With only 8 threads available on a SM, there will be too few warps to hide memory latencies. The GPU will spend most of its time waiting for memory accesses to complete, rather than doing any computations.
You will be unable to coalesce memory reads and writes, resulting in poor memory bandwidth usage.
You will be effectively unable to leverage shared memory, as this is a shared resource between threads in a block.
While having to ensure correctness for threads in a block is annoying, your performance will be vastly better than your "grid of threads" idea.
Here's the code i use to divide a given task requiring num_threads into block and grid. Yes, you might end up launching to many blocks (but only very few) and you will probably end up having more actual threads than required, but it's easy and efficient this way.
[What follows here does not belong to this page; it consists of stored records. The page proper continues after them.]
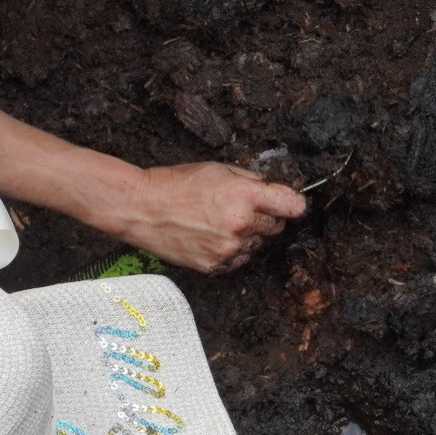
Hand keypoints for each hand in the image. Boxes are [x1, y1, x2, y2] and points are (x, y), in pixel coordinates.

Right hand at [114, 162, 305, 272]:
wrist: (142, 207)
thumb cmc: (176, 184)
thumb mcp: (217, 169)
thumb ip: (250, 180)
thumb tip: (271, 189)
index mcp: (245, 195)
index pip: (293, 206)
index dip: (293, 204)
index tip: (289, 205)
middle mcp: (241, 224)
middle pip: (276, 227)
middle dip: (265, 218)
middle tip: (241, 209)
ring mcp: (228, 248)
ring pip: (256, 245)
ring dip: (246, 236)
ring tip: (218, 222)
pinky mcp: (215, 265)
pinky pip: (237, 260)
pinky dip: (231, 251)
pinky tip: (210, 237)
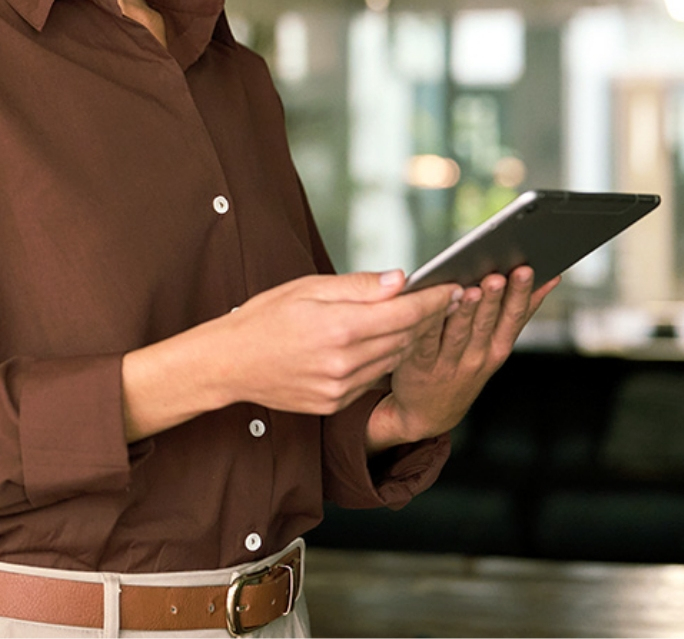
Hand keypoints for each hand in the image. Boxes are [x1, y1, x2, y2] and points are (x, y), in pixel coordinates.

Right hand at [122, 270, 454, 440]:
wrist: (229, 363)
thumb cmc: (264, 317)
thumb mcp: (306, 289)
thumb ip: (357, 286)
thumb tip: (400, 280)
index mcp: (338, 327)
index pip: (403, 312)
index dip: (434, 301)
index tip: (454, 289)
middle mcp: (343, 362)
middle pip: (404, 337)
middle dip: (425, 318)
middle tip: (443, 299)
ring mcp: (340, 387)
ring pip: (391, 360)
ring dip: (406, 339)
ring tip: (413, 319)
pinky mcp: (334, 403)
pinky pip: (371, 380)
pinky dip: (380, 360)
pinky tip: (375, 345)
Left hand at [366, 265, 559, 452]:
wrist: (429, 413)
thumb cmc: (463, 369)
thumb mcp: (495, 348)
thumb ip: (512, 315)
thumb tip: (545, 279)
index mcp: (496, 349)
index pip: (513, 318)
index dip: (522, 295)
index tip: (528, 270)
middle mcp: (477, 357)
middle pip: (488, 322)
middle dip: (496, 296)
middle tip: (501, 274)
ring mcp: (448, 362)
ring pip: (460, 331)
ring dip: (468, 309)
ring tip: (474, 287)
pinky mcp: (419, 365)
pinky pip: (426, 339)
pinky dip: (432, 323)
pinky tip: (434, 305)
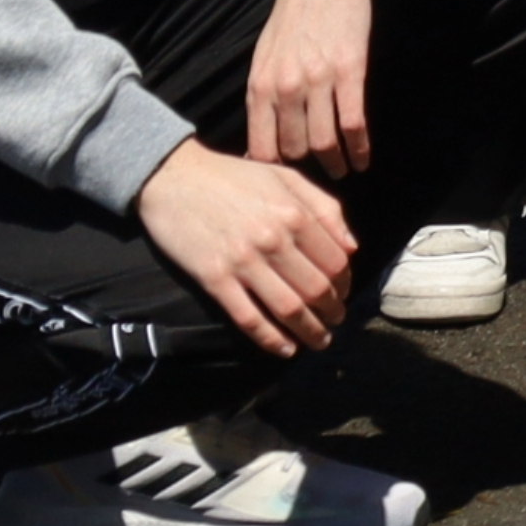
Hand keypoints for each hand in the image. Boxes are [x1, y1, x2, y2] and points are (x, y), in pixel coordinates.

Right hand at [136, 143, 355, 355]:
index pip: (335, 262)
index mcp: (295, 214)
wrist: (173, 176)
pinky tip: (285, 349)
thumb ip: (325, 208)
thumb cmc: (233, 176)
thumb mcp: (286, 177)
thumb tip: (351, 247)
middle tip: (335, 322)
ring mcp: (243, 262)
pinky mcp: (214, 279)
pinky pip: (248, 317)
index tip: (343, 293)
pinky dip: (271, 339)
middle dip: (332, 312)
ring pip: (288, 308)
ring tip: (319, 341)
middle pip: (316, 289)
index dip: (345, 284)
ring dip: (309, 331)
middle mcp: (274, 240)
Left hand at [244, 0, 374, 172]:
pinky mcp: (350, 71)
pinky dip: (360, 147)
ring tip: (344, 171)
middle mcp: (284, 88)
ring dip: (337, 164)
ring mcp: (318, 80)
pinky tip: (363, 157)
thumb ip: (264, 98)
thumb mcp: (264, 59)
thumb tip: (264, 142)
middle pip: (295, 150)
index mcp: (259, 87)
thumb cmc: (292, 18)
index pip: (261, 147)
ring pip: (325, 142)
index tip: (285, 183)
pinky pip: (354, 123)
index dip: (273, 172)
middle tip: (319, 180)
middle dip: (307, 170)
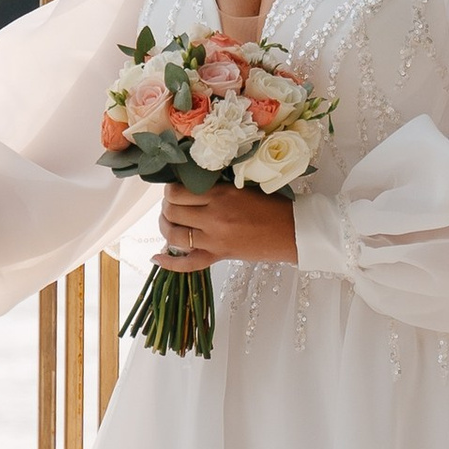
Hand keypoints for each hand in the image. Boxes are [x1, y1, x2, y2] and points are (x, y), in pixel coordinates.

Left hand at [156, 184, 296, 267]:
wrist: (292, 231)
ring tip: (168, 222)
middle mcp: (213, 216)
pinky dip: (170, 263)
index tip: (174, 189)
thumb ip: (217, 186)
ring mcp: (214, 239)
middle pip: (172, 211)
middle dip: (166, 207)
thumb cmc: (272, 205)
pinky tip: (156, 258)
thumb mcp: (242, 187)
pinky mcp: (219, 256)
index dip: (170, 190)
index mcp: (220, 194)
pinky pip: (188, 264)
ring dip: (165, 227)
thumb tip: (189, 184)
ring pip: (174, 235)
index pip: (177, 191)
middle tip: (172, 204)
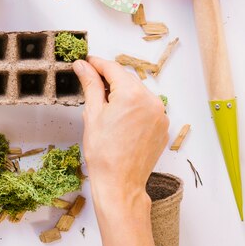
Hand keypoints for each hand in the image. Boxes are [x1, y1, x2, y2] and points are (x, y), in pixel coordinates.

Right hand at [73, 57, 168, 245]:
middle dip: (109, 79)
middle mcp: (152, 101)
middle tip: (89, 80)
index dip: (97, 64)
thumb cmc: (104, 153)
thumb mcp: (92, 113)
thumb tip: (82, 66)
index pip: (113, 69)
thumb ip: (90, 84)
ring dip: (121, 93)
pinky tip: (118, 118)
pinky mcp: (162, 127)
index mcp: (132, 94)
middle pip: (127, 80)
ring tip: (103, 104)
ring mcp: (160, 115)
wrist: (120, 183)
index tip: (86, 62)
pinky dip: (133, 107)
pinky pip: (146, 108)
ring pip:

See the second code example below for my simple in-kernel boundary check.
PS: I always have block_size == 128 because it has been a good tradeoff between multicore occupancy, register usage, shared memory requirements and coalescent access for all of my kernels.
Code to calculate a good grid size (host):
#define GRID_SIZE 65535
//calculate grid size (store result in grid/block)
void kernelUtilCalcGridSize(unsigned int num_threads, unsigned int block_size, dim3* grid, dim3* block) {
//block
block->x = block_size;
block->y = 1;
block->z = 1;
//number of blocks
unsigned int num_blocks = kernelUtilCeilDiv(num_threads, block_size);
unsigned int total_threads = num_blocks * block_size;
assert(total_threads >= num_threads);
//calculate grid size
unsigned int gy = kernelUtilCeilDiv(num_blocks, GRID_SIZE);
unsigned int gx = kernelUtilCeilDiv(num_blocks, gy);
unsigned int total_blocks = gx * gy;
assert(total_blocks >= num_blocks);
//grid
grid->x = gx;
grid->y = gy;
grid->z = 1;
}
//ceil division (rounding up)
unsigned int kernelUtilCeilDiv(unsigned int numerator, unsigned int denominator) {
return (numerator + denominator - 1) / denominator;
}
Code to calculate the unique thread id and check boundaries (device):
//some kernel
__global__ void kernelFoo(unsigned int num_threads, ...) {
//calculate unique id
const unsigned int thread_id = threadIdx.x;
const unsigned int block_id = blockIdx.x + blockIdx.y * gridDim.x;
const unsigned int unique_id = thread_id + block_id * blockDim.x;
//check range
if (unique_id >= num_threads) return;
//do the actual work
...
}
I don't think that's a lot of effort/registers/lines-of-code to check for correctness.